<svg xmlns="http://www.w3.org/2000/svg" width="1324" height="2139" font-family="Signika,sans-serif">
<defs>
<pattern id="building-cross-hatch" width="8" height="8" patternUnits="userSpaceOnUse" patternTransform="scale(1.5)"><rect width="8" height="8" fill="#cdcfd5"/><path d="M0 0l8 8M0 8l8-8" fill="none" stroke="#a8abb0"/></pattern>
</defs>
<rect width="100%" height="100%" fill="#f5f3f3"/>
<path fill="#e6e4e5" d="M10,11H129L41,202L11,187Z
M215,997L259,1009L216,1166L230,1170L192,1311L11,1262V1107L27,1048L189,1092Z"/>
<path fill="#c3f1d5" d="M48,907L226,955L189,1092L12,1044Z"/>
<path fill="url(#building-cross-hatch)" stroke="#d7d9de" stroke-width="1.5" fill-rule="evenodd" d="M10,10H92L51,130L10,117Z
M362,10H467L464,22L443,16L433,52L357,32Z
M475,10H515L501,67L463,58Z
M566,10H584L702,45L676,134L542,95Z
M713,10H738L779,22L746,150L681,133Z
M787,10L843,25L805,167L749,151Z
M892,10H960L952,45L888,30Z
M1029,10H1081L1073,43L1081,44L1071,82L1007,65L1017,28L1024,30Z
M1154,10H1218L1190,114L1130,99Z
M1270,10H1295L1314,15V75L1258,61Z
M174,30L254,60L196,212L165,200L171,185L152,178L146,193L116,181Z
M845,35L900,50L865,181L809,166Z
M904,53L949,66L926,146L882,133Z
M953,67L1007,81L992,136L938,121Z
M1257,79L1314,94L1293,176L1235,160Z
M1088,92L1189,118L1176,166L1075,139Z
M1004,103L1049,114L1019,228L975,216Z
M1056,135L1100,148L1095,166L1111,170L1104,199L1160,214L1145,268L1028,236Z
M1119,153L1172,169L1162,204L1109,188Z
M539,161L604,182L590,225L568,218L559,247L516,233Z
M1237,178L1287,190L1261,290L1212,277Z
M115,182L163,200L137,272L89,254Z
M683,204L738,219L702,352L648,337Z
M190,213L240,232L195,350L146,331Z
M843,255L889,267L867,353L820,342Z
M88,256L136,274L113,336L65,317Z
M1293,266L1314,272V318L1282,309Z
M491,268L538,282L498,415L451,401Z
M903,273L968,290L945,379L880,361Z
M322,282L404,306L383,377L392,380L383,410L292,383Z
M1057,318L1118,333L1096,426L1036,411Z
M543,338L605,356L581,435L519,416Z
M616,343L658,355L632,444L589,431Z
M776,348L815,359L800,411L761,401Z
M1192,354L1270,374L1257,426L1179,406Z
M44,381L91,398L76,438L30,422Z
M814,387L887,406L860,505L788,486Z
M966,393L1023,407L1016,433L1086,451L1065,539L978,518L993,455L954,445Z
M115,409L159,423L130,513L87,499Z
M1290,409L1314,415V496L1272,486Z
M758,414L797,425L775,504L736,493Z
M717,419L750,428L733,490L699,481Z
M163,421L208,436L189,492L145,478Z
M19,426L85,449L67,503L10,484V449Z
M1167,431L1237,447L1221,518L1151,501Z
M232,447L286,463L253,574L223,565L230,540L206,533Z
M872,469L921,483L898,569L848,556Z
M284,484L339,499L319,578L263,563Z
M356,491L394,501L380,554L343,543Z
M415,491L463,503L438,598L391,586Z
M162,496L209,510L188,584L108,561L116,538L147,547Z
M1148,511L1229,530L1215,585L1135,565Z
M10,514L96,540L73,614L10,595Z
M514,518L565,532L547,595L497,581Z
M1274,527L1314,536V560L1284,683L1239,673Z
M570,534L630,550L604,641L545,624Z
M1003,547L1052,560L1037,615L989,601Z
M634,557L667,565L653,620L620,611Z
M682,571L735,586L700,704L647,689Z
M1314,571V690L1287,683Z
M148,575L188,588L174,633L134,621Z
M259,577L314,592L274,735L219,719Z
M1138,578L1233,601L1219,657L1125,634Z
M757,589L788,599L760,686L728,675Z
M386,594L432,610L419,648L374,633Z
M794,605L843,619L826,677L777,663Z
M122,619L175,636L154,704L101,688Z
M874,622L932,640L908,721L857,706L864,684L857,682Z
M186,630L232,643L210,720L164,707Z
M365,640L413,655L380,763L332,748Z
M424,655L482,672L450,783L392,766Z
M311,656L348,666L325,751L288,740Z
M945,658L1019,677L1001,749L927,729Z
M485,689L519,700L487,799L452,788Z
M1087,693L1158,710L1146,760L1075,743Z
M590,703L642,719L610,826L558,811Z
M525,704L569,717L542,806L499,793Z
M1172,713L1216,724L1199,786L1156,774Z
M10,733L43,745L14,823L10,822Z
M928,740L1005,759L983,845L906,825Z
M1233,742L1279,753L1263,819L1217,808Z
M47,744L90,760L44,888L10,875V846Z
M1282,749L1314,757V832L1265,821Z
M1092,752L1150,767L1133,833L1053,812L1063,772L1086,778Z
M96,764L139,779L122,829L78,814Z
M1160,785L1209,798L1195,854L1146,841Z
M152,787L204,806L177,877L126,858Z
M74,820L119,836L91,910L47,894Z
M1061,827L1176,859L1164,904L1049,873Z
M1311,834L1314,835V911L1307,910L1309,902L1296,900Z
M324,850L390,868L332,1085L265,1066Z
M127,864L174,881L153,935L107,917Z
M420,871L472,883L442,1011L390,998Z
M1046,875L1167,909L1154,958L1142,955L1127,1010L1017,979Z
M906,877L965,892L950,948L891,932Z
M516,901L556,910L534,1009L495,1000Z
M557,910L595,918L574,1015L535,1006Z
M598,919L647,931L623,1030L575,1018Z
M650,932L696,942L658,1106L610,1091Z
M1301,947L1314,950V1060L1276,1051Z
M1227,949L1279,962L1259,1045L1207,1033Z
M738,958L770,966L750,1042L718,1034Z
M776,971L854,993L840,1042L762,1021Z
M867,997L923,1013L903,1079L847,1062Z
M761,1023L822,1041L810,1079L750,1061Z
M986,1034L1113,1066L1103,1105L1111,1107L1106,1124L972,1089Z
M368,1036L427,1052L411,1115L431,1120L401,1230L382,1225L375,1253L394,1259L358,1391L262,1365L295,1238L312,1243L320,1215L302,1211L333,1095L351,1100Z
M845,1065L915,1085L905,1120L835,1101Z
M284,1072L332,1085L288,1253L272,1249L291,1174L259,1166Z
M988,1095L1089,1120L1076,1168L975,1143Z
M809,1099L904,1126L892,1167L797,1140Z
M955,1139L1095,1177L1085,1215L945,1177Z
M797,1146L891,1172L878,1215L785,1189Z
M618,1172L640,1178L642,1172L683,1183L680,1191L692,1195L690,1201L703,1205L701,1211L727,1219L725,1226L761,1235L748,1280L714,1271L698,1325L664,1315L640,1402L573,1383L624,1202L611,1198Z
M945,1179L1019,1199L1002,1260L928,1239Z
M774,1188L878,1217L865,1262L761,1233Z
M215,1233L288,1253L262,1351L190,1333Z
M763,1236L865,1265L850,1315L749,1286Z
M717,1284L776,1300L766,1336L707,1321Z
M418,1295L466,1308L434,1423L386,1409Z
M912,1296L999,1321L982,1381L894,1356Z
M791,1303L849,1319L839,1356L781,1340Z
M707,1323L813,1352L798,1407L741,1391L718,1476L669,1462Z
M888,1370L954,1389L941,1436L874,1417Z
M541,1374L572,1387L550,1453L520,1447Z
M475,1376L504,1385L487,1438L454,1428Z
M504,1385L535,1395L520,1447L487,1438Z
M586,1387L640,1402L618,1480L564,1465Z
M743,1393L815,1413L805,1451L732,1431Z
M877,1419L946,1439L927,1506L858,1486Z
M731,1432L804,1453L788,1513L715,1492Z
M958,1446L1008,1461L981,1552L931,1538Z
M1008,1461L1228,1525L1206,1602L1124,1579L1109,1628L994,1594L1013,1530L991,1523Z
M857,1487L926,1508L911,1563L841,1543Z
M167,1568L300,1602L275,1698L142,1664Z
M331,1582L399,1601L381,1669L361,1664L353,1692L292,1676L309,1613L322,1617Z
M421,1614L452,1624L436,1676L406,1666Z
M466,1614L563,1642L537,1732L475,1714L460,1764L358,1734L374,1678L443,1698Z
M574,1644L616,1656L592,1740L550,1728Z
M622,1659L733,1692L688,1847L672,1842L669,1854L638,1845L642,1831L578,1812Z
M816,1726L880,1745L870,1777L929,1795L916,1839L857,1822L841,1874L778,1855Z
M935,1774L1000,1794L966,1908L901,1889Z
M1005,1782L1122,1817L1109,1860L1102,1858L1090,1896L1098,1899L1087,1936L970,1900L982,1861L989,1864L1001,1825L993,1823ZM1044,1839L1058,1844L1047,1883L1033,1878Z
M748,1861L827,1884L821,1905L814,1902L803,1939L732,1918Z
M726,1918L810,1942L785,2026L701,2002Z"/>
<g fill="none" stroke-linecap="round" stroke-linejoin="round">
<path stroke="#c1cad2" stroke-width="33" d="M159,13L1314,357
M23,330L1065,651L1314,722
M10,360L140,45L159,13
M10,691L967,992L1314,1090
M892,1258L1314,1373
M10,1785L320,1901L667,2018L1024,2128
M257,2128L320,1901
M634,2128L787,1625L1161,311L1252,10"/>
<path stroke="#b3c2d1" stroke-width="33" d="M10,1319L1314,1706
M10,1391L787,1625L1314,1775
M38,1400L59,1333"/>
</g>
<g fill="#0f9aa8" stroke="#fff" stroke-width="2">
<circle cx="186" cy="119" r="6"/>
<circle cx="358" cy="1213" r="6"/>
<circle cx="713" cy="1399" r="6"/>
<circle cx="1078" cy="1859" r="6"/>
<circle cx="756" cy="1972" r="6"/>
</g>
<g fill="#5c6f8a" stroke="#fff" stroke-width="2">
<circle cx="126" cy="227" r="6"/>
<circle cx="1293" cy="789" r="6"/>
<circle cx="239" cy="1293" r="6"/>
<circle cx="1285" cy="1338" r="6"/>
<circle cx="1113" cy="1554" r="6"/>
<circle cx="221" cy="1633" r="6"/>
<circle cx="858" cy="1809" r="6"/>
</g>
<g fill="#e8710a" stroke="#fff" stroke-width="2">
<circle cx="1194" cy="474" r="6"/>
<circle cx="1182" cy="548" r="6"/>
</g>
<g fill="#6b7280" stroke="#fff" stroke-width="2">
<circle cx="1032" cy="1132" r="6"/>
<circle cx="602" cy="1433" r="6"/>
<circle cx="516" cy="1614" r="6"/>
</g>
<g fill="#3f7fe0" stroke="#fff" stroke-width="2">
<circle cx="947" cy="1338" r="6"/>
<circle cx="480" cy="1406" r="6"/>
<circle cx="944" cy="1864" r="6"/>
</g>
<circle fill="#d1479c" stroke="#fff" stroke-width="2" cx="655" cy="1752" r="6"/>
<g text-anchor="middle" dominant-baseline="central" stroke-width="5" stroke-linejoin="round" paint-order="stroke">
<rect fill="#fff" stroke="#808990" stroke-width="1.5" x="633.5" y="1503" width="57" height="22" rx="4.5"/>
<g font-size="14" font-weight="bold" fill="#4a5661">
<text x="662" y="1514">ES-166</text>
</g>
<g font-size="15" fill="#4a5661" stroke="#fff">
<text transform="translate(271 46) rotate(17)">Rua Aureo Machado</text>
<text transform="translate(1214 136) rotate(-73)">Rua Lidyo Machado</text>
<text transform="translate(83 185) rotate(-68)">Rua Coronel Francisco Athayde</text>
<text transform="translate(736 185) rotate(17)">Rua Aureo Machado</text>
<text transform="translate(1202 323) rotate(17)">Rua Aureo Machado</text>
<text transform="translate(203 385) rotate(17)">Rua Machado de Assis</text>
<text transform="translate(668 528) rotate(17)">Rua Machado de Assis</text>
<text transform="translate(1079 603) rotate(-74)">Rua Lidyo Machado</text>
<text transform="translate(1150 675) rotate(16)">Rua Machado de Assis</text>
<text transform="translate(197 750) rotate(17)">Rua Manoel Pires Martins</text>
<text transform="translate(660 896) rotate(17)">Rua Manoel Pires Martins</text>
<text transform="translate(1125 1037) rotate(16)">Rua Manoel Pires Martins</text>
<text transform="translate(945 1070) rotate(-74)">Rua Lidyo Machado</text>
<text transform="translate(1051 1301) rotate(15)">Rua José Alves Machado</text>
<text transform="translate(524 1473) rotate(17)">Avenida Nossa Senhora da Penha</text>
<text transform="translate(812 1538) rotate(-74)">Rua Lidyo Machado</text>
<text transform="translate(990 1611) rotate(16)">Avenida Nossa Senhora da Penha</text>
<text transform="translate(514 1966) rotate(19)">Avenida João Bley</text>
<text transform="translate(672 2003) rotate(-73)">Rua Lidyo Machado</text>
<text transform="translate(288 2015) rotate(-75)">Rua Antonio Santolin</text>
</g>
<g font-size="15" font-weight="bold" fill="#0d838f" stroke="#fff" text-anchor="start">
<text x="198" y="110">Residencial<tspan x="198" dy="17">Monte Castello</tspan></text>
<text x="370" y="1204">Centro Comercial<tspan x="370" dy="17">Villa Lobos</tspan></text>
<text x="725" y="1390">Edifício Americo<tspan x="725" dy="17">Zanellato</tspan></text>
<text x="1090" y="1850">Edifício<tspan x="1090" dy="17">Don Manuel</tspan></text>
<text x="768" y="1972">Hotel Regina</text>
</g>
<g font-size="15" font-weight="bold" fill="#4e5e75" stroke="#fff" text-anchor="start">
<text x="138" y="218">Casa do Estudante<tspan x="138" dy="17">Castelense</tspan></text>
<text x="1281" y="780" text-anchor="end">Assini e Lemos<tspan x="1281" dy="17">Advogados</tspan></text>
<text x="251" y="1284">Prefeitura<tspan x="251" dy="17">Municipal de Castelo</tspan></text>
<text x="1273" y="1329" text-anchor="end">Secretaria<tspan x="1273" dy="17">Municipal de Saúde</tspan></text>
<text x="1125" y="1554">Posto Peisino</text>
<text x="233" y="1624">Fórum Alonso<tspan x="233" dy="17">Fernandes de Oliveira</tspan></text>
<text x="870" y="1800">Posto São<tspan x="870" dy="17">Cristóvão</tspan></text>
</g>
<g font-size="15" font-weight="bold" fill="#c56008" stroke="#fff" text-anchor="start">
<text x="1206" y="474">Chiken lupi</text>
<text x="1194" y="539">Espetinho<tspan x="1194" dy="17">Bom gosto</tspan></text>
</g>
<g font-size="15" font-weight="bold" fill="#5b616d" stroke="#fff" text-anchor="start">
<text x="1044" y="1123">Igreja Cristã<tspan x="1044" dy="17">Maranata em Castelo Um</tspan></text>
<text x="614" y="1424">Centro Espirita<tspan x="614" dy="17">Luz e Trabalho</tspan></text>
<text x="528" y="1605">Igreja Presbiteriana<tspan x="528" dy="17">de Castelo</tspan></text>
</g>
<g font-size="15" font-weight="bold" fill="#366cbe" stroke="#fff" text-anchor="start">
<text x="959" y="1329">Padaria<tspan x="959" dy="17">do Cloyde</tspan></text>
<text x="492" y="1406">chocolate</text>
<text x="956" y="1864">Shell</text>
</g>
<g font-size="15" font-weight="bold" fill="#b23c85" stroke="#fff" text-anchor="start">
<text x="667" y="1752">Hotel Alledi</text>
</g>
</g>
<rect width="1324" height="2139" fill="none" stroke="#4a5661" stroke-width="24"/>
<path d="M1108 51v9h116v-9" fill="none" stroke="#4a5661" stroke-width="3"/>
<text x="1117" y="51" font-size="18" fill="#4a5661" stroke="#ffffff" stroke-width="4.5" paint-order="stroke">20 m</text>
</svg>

++++

== Task to complete ==
An exact copy of the lines above, from the one containing "M148,575L188,588L174,633L134,621Z" down to the one containing "M874,622L932,640L908,721L857,706L864,684L857,682Z" and including both, is the whole answer; retype it and nothing else.

== Answer area ==
M148,575L188,588L174,633L134,621Z
M259,577L314,592L274,735L219,719Z
M1138,578L1233,601L1219,657L1125,634Z
M757,589L788,599L760,686L728,675Z
M386,594L432,610L419,648L374,633Z
M794,605L843,619L826,677L777,663Z
M122,619L175,636L154,704L101,688Z
M874,622L932,640L908,721L857,706L864,684L857,682Z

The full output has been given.